**Supplied text**

*** Block opens ***

The Presidential Campaign: Good Change, Bad Change, No Change & Spare Change

CULT LEADER AND BRAINWASHED FLOCK?
Change is the lodestar of this presidential campaign season.

The notion of change is, of course, an integral part of the campaign of practically every non-incumbent candidate, but the degree to which it suffuses the 2008 contest is extraordinary.

For starters, the Democratic nominee will be either a woman or an African-American for the first time, and there is a very good chance that one of them will be the next president.

As the result of a presidential regime whose signal accomplishment has been to alienate the public, long-term economic trends that further threaten the viability of the middle class and a feeling that today's challenges are beyond the grasp of institutions that are supposed to help see us through hard times, voters thirst for change even if they are unsure about what that should be.

Barack Obama, of course, has turned what seemed to be an improbable quest into the big story of the primaries because of the power of his own message of change.
But not commented on is what this message means to Washington insiders – the media bigshots, consultants and other camp followers – who are confronted with the prospect of having to deal with, as well as possibly accommodate, Obama's army of bright-eyed idealists for whom politics is a passion and not a paycheck.
These are the insiders whom Atrios derisively calls the Villagers. They are the permanent, self aggrandizing inside the beltway clique for whom change, except for the abstraction of a stump speech or television commercial, and the quadrennial shuffle of used-up candidates in and out, is anathema because this clique grows more incestuous by the campaign cycle and views the voting public as a bunch of rubes to be diddled.

The Hillary Clinton and John McCain organizations are joined at the hip with this clique, while Obama can be viewed as a threat to its monopoly on how the game is played and how the players are rewarded.

* * * * *
Having tired of JFK comparisons (of which I too am guilty) and having been unable to pin anything particularly egregious on Obama other than his having experimented with drugs as a teenager and been in the same room a few times with a notorious Chicago slumlord, look for the mainstream media to begin pulling out the stops over the excitement he generates.

Joel Stein of the Los Angeles Times is merely embarrassed by Obama supporters, while
ABC News chief national correspondent Jake Tapper observes that when he sees the excitement generated by Obama he can think of only one thing -- a cult.
A little over the top, wouldn't you say?
Tapper later appended his post to say he's all for enthusiasm in politics but was merely touching on the fact that some Obama supporters' exuberance seems to be getting a little out of hand. (I wonder what he would have thought back in 1968 when legions of long-haired and bearded young men, including both of my roomates at the time, "Got Clean For Gene" so that they would be more respectable looking as Eugene McCarthy workers for his own campaign of change.)
Could Master Jake be a Villager who is feeling threatened?
* * * * *
From arriving at the polls to waiting in line to going into the booth and pulling levers or pressing buttons, voting has always been a deeply personal experience for me, and the more people who feel similarly the better off we are.

This is why a change that on its face seems good may not be.

*** Block closes ***

**Given data**
*** Block opens ***

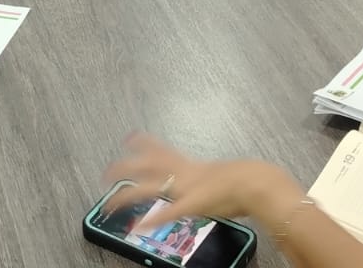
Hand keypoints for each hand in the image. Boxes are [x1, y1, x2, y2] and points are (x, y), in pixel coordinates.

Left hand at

*** Block closes ***

**Exercise requirements**
1. In the campaign essay, what name does Atrios derisively give the Washington insiders?
2. Write the next part of the essay on the presidential campaign, starting after its last sentence.
You won't need the lines for any of this.

**Task answers**
1. The Villagers.

2.
California is in the vanguard of states permitting early voting by mail. In fact, about half of all votes cast in the Super Tuesday primary had been signed, sealed and delivered before Election Day.

It's a good thing that people who want to vote aren't locked into having to juggle their schedules to go to a polling place on a certain day and at a certain time or go through the red tape that once made absentee voting so difficult.
But filling out a mail-in ballot while sitting at a kitchen table or behind the wheel in a McDonald's drive-through lane cheapens perhaps the most important civic duty, and that's not the half of it.
How many of those early California voters would have voted differently if they hadn't had that option and instead of mailing in their ballots three or four weeks out had been exposed to the debates and speechifying in the days before Super Tuesday, including Obama's bat-out-of-hell charge from well behind Clinton to nearly break even with her?

I suspect that the outcome might have been different.
Does that matter? If you believe in politics and voting as personal experience, then it does. If you believe that convenience trumps personal experience then you can order me a Super Sized Fries and a large Coke.

* * * * *
For a good Catholic girl with impecible conservative credentials, Peggy Noonan has been going through some changes of her own. Perhaps you could call it getting religion.

Noonan, a former Reagan speechwriter and present day Wall Street Journal columnist, first broke ranks with the neocons over the Iraq war and then with President Bush.

Writing about the problems that Clinton now finds herself saddled with, chief among them a reality the mainstream media cannot yet utter -- that Obama for the moment is eating her lunch -- Noonan wryly notes:
"The Democrats have it exactly wrong. Hillary is the easier candidate, Mr. Obama the tougher. Hillary brings negative; it's fair to hit her back with negative. Mr. Obama brings hope, and speaks of a better way. He's not Bambi, he's bulletproof.

"The biggest problem for the Republicans will be that no matter what they say that is not issue oriented--'He's too young, he's never run anything, he's not fully baked' --the mainstream media will tag them as dealing in racial overtones, or undertones. You can bet on this. Go to the bank on it.

"The Democrats continue not to recognize what they have in this guy. Believe me, Republican professionals know. They can tell."

* * * * *
Music has lost its power to change the world.

That message is courtesy of movie director Bernard Shakey, who is better known as Neil Young, the writer of so many politically charged songs.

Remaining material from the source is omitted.